Il Data Engineer tradizionale costruisce pipeline per analytics e BI. L’AI Data Engineer in più gestisce: feature engineering automatizzato e feature store, dataset per training di modelli con versioning, vector database per RAG, embedding pipeline, dati non strutturati (testo, immagini, audio, video), data quality specifica per ML (label noise, drift, bias), MLOps tooling per training e inference dati. Conosce anche i requisiti AI Act per la qualità dei dati.

Quali tecnologie deve padroneggiare un AI Data Engineer?
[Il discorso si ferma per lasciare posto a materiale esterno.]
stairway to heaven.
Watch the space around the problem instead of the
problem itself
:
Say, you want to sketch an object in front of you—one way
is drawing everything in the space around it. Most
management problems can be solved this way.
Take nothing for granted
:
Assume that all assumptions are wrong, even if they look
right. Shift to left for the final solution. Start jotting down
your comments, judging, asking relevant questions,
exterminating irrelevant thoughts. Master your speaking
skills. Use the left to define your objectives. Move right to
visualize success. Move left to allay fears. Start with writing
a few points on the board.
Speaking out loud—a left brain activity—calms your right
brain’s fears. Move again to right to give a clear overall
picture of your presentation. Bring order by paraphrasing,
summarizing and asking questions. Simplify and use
Stack tipico: SQL avanzato e Python; orchestratori (Apache Airflow, Dagster, Prefect); processing (Apache Spark, dbt, Databricks); streaming (Kafka, Flink, Kinesis); storage (Snowflake, BigQuery, Redshift, Delta Lake, Iceberg, Hudi); cloud data services (AWS Glue, Azure Data Factory, GCP Dataflow); vector DB (Pinecone, Weaviate, Qdrant, Milvus, pgvector); feature store (Feast, Tecton, Vertex AI Feature Store); data quality (Great Expectations, Soda, Monte Carlo).

Quanto guadagna un AI Data Engineer in Italia?
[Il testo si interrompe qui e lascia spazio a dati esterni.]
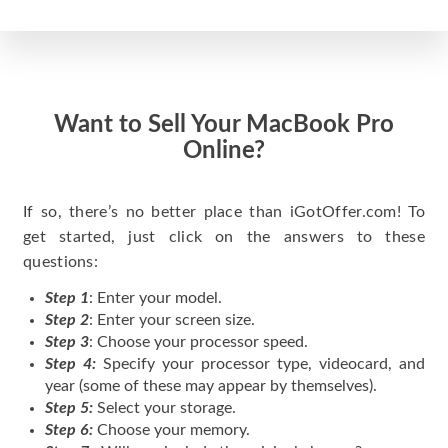
Want to Sell Your MacBook Pro
Online?
If so, there’s no better place than iGotOffer.com! To
get started, just click on the answers to these
questions:
Step 1
: Enter your model.
Step 2
: Enter your screen size.
Step 3
: Choose your processor speed.
Step 4:
Specify your processor type, videocard, and
year (some of these may appear by themselves).
Step 5:
Select your storage.
Step 6:
Choose your memory.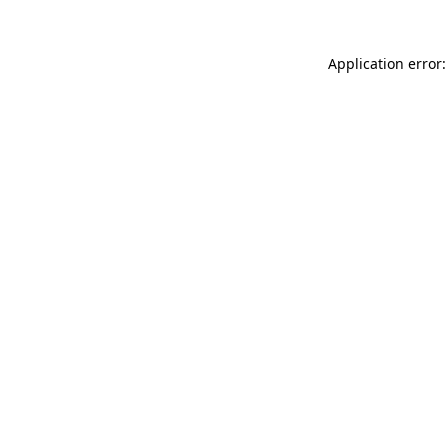
Application error:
In Italia nel 2025: junior 32-50k€, mid 50-75k€, senior 75-110k€ lordi annui. Specialisti senior in data platform engineering o piattaforme GenAI/RAG arrivano a 120-140k€. Il ruolo è tra i più richiesti dal mercato italiano e i candidati con esperienza cloud-native (Snowflake, Databricks, AWS/Azure/GCP) hanno premi salariali significativi e ampia scelta di opportunità.

Come si garantisce la qualità dei dati per modelli AI ad alto rischio?

L’AI Act richiede dataset rilevanti, rappresentativi, completi e privi di errori per i sistemi ad alto rischio. Le pratiche includono: data lineage end-to-end, profilazione automatica dei dati, validazione di schema e qualità ad ogni step (Great Expectations), monitoring di data drift e concept drift in produzione, documentazione dataset (Datasheets for Datasets), valutazione bias, gestione dei consensi e delle basi giuridiche GDPR, retention e cancellazione conformi.

Quali sono le sfide tipiche di una pipeline AI in produzione?

Le sfide più comuni includono: data drift e concept drift che degradano i modelli, costi cloud crescenti, latenza in pipeline real-time, sincronizzazione tra feature offline (training) e online (inference), gestione di dati personali e compliance GDPR/AI Act, idempotenza e replay delle pipeline, schema evolution, gestione di errori e backfill, integrazione di dati strutturati e non strutturati, lineage e auditability per audit normativi.

Cos’è un feature store e perché serve in progetti AI?

Un feature store è una piattaforma che centralizza definizione, calcolo, storage e servizio delle feature usate dai modelli ML. Serve a evitare duplicazione di logica tra training e inference (training-serving skew), favorire il riuso delle feature tra modelli diversi, garantire consistenza e qualità, abilitare il monitoring delle feature in produzione e supportare audit e governance. Esempi: Feast (open source), Tecton, Vertex AI Feature Store, Databricks Feature Store.

L’AI Data Engineer lavora anche su RAG e GenAI?

Sì, sempre più spesso. Le pipeline RAG richiedono: ingestion di documenti aziendali, parsing e chunking, generazione embedding, indicizzazione in vector DB, sincronizzazione con dati sorgente, versioning di chunk ed embedding, valutazione qualità del retrieval. L’AI Data Engineer è la figura chiave per costruire queste pipeline robuste, scalabili e governate, integrandole con la sicurezza e la gestione dei permessi a livello documento.